I finally ditched my BlackBerry in December, so this is the one-month-in review.

iphone_blackberry_image-scaled500.jpg

Since it's only a month in, it may well be the case that I've missed something. I just read an article about 40 iPhone features, and I found several I did not know, despite having owned both an iPod Touch and an iPad since before they came out in Europe.

Things I miss from the BlackBerry


  • E-mail tagging. iOS has a flag which you can set, but that's not really granular enough. I end up just using "mark as unread" and then tagging things with Outlook.

  • Reply to calendar events. If some dolt has left off the non-US access number for his conference call, e-mailing him to ask is made that much more frustrating.

  • That red LED. Well, if I'm honest I only miss it some of the time, but I do wish the lock screen had a count of unread e-mails.

Things I don’t miss from the BlackBerry


  • The memory leaks. I had to do a full reboot about once a week as the whole thing would just grind to a halt. This was with careful management of running applications, too.

  • The random freezes and reboots. I thought I just had a lemon, but no - almost all my colleagues with recent BlackBerries have similar stories. It wasn't a problem with several previous models of BlackBerry handsets, but now it's anecdotally widespread.

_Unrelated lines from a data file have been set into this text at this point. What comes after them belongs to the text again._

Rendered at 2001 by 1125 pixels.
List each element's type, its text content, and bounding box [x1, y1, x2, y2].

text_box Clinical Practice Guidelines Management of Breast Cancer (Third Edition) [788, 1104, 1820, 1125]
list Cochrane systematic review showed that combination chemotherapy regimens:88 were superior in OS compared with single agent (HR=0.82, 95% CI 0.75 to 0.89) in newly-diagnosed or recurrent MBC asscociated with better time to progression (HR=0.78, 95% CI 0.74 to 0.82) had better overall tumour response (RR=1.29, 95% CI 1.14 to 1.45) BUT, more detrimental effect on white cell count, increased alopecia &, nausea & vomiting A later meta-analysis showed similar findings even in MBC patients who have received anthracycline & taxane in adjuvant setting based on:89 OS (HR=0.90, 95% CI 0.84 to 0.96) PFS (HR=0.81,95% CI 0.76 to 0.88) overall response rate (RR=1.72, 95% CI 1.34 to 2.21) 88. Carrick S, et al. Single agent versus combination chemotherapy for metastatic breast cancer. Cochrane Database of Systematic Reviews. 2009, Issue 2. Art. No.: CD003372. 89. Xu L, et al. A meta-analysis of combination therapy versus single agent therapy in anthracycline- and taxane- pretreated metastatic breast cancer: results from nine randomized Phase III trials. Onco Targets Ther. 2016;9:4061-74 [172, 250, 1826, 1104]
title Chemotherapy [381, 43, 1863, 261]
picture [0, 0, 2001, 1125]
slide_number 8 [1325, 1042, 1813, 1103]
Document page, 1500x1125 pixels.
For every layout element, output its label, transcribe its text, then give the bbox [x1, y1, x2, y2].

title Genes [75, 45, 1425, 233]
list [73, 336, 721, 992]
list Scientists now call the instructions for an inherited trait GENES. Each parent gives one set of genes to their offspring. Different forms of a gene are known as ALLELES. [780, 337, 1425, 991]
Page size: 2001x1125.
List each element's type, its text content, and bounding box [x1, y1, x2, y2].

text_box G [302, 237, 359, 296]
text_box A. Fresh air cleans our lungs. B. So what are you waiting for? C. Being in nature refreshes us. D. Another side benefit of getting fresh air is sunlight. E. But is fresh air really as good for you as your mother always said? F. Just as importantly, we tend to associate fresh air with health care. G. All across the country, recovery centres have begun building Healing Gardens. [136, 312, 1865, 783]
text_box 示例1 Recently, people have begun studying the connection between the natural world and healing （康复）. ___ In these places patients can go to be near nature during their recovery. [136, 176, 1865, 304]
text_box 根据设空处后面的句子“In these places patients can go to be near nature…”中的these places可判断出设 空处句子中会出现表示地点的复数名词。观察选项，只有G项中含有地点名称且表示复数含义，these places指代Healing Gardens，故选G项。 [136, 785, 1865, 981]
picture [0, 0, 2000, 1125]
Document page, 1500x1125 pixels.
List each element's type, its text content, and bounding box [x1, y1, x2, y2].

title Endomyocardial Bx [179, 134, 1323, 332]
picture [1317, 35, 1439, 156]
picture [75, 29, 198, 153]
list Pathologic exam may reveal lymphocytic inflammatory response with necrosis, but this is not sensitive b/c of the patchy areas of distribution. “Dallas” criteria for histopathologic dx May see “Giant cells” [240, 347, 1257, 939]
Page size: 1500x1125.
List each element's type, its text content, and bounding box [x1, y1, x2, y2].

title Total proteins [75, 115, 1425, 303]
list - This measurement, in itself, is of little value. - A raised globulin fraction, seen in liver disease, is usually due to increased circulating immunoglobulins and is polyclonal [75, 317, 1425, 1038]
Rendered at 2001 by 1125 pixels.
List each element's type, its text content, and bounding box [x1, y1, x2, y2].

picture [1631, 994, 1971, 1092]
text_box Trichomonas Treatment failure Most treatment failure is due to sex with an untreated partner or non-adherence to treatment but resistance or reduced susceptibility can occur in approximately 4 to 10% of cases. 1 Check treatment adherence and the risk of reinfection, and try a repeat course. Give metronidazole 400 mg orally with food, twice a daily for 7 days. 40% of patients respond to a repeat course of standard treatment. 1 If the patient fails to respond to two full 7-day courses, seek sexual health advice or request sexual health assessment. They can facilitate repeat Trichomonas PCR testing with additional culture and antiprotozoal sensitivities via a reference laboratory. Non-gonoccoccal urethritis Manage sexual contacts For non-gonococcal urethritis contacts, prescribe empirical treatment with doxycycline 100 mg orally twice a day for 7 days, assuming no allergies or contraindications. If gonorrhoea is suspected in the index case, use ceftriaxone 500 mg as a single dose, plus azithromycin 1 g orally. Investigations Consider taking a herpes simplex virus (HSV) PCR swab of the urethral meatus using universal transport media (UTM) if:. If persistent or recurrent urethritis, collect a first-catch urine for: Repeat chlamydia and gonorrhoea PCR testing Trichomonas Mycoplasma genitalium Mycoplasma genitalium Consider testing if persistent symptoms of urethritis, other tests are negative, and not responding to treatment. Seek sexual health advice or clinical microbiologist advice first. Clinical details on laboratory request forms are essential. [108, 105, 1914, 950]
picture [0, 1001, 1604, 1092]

  • The battery life, or lack thereof. Ok, this was due to age, but that's definitely one of the good things about getting a new device.

  • The physical keyboard. iOS predictive text is uncanny, although it does occasionally get distracted. Putting the iPhone in landscape mode makes the keys plenty big enough for short messages, which is all I ever wrote with the BlackBerry as well if I could possibly arrange it. If it's anything long, I get out the iPad or the MacBook. Most of the use cases that people come up with for the physical keyboard are idiotic, like writing e-mails one-handed while driving. That last is obsolete anyway: iOS dictation is amazing, even without considering Siri. It even works in other languages; I tried French, and it worked perfectly first time. For some reason it doesn't support Italian, but this may be pending release of a gesture API for iOS. The only time I curse the soft keyboard is when I'm unlocking the phone. Corporate IT mandates a secure password, which means 8+chars with a mix of case and alphanumerics. This is annoying to type in a hurry, and I wish there were a fingerprint, iris, voiceprint, or anything recognition option instead.

So that's it. I love my iPhone to bits, while I hated the BlackBerry by the end of our time together. It's also perfectly acceptable as a work device, with filtering and folders just like the BB has. All my complaints are minor, and the one supposedly killer feature the BlackBerry had left - the physical keyboard - turns out to be a non-issue.